All entries are to be transcribed exactly. Pictures are not part of the copy.

···

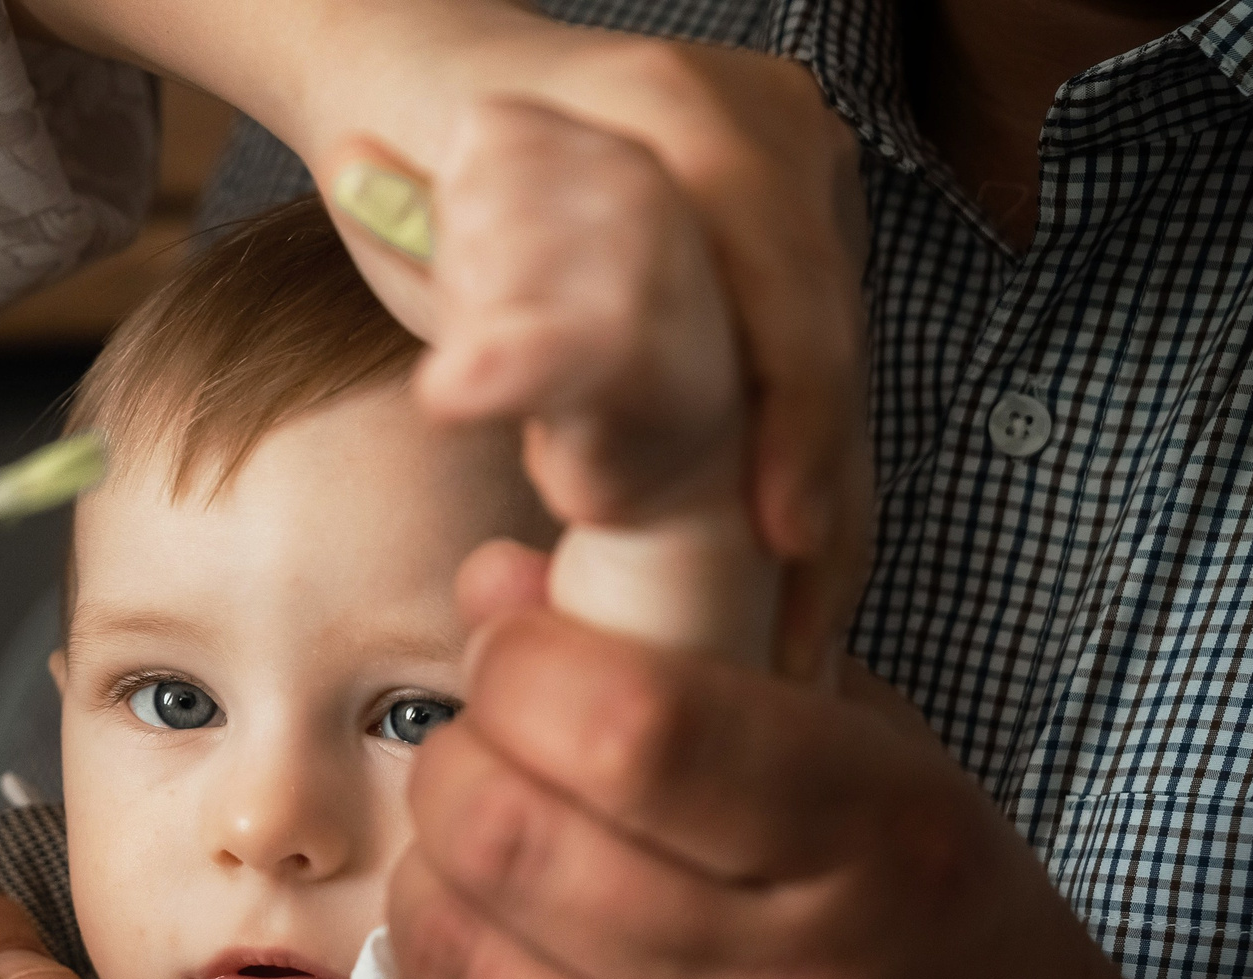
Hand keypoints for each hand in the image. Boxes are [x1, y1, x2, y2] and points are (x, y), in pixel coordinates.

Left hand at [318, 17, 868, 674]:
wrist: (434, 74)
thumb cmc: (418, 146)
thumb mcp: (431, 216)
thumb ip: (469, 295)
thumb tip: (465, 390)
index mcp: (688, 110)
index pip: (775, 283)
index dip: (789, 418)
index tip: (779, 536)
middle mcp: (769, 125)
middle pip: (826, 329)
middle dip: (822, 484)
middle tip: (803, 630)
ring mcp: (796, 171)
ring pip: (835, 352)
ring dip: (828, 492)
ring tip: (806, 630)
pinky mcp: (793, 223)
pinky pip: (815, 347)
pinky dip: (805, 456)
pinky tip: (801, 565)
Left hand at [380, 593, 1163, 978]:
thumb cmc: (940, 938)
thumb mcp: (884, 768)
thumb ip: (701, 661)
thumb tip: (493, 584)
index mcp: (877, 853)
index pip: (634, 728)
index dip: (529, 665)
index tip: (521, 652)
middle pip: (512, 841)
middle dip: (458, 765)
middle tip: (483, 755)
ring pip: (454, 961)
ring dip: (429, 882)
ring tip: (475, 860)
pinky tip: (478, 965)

···

* [SOLUTION FOR THIS EXERCISE]
Hand keypoints for each hand in the image. Boxes are [x1, y1, x2, y2] and points are (x, y), in pixel coordinates.

Left hand at [318, 17, 868, 674]:
wrist: (434, 74)
thumb cmc: (418, 146)
thumb mcp: (431, 216)
thumb ip: (469, 295)
thumb tip: (465, 390)
index mcp: (688, 110)
index pip: (775, 283)
index dip: (789, 418)
index tip: (779, 536)
middle mcp: (769, 125)
middle pip: (826, 329)
middle dip: (822, 484)
middle tip: (803, 630)
ring mcp: (796, 171)
ring pip: (835, 352)
ring dip: (828, 492)
ring tip: (806, 630)
pinky mcp: (793, 223)
pinky pip: (815, 347)
pinky dip: (805, 456)
pinky tip: (801, 565)
Left hand at [380, 593, 1163, 978]:
thumb cmc: (940, 938)
thumb mcp: (884, 768)
thumb ip: (701, 661)
thumb tip: (493, 584)
index mcp: (877, 853)
index pip: (634, 728)
index dip: (529, 665)
index tip: (521, 652)
middle pip: (512, 841)
middle dip: (458, 765)
middle tip: (483, 755)
ring pip: (454, 961)
ring dip: (429, 882)
ring tip: (475, 860)
pinky tip: (478, 965)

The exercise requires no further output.